TEXT PASSAGE:
################

Lorea Canales (Mexico City Mexico) is a lawyer, journalist, translator and writer. Her books, Apenas Marta (2011) and Los Perros (2013), have been critically well-received and featured at the International Book Fair in Monterrey, Guadalajara and at the Instituto de Cervantes in New York. An English translation of Apenas Marta (Becoming Marta) was released in the U.S. in early 2016.

==Biography==
Canales is a lawyer, journalist, translator, and novelist. She was born in Mexico City and raised in Monterrey where she studied law at the Monterrey Institute of Technology and Higher Education. Canales attended Georgetown Law, and worked in the Law Offices of Collier Shannon Rill & Scott in Washington, D.C. In 1997, she returned to Mexico, she worked as a lawyer, taught law at Instituto Tecnológico Autónomo de México (IATM), and joined the newspaper Reforma as a legal correspondent.

################

Stored data:

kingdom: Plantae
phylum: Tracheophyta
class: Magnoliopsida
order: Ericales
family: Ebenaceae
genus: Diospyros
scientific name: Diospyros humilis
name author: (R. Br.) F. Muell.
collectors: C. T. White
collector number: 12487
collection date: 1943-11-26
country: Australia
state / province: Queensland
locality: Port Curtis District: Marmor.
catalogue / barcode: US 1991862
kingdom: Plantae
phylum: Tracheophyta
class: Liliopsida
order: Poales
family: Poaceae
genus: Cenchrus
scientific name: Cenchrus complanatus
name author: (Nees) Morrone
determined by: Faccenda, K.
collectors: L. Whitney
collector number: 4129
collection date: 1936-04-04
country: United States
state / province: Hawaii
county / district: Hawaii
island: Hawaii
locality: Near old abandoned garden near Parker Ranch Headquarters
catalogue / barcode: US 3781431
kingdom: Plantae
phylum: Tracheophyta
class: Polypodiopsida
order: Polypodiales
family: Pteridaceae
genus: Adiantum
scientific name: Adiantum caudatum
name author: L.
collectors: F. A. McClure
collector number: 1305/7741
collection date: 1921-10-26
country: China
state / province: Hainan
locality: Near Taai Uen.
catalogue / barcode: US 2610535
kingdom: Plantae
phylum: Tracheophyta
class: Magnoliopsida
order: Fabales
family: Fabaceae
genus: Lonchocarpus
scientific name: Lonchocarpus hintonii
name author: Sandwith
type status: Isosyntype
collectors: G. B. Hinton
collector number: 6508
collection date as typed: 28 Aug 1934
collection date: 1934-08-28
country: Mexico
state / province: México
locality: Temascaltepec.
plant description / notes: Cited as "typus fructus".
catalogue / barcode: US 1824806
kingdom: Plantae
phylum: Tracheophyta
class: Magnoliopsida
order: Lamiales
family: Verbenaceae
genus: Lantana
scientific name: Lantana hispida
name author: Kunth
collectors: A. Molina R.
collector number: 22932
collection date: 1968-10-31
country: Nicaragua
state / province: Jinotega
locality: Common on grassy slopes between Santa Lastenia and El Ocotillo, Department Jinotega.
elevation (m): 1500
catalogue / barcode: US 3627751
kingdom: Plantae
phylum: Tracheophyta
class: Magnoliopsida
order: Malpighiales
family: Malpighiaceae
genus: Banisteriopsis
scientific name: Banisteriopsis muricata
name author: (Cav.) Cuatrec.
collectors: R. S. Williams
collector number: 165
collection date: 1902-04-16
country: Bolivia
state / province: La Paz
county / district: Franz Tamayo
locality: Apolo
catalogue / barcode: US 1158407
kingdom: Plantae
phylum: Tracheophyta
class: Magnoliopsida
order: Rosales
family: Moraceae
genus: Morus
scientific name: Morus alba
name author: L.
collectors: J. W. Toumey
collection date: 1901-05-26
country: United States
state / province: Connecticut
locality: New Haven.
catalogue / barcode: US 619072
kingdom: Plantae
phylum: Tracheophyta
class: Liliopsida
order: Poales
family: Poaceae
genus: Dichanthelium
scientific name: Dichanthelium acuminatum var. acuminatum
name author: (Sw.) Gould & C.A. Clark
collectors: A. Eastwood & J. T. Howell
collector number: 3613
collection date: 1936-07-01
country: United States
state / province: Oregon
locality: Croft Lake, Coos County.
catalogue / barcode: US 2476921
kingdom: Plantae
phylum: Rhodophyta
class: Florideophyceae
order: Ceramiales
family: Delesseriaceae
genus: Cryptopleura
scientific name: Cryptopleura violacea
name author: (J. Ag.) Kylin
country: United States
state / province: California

################

EXERCISE INSTRUCTIONS:
A - Using the Lorea Canales biography, state whether each statement agrees with the text, answering yes or no and quoting the deciding words: (i) Canales was raised in Mexico City. (ii) An English translation of Apenas Marta came out in the U.S. in early 2016. (iii) Canales returned to Mexico in 1997.
B - Please reproduce everything in the Lorea Canales biography from the words "Lorea Canales (Mexico" down to "in early 2016.", word for word.

SOLUTIONS TO EACH TASK:
A -
(i) No: "She was born in Mexico City and raised in Monterrey"
(ii) Yes: "An English translation of Apenas Marta (Becoming Marta) was released in the U.S. in early 2016."
(iii) Yes: "In 1997, she returned to Mexico"

B -
Lorea Canales (Mexico City Mexico) is a lawyer, journalist, translator and writer. Her books, Apenas Marta (2011) and Los Perros (2013), have been critically well-received and featured at the International Book Fair in Monterrey, Guadalajara and at the Instituto de Cervantes in New York. An English translation of Apenas Marta (Becoming Marta) was released in the U.S. in early 2016.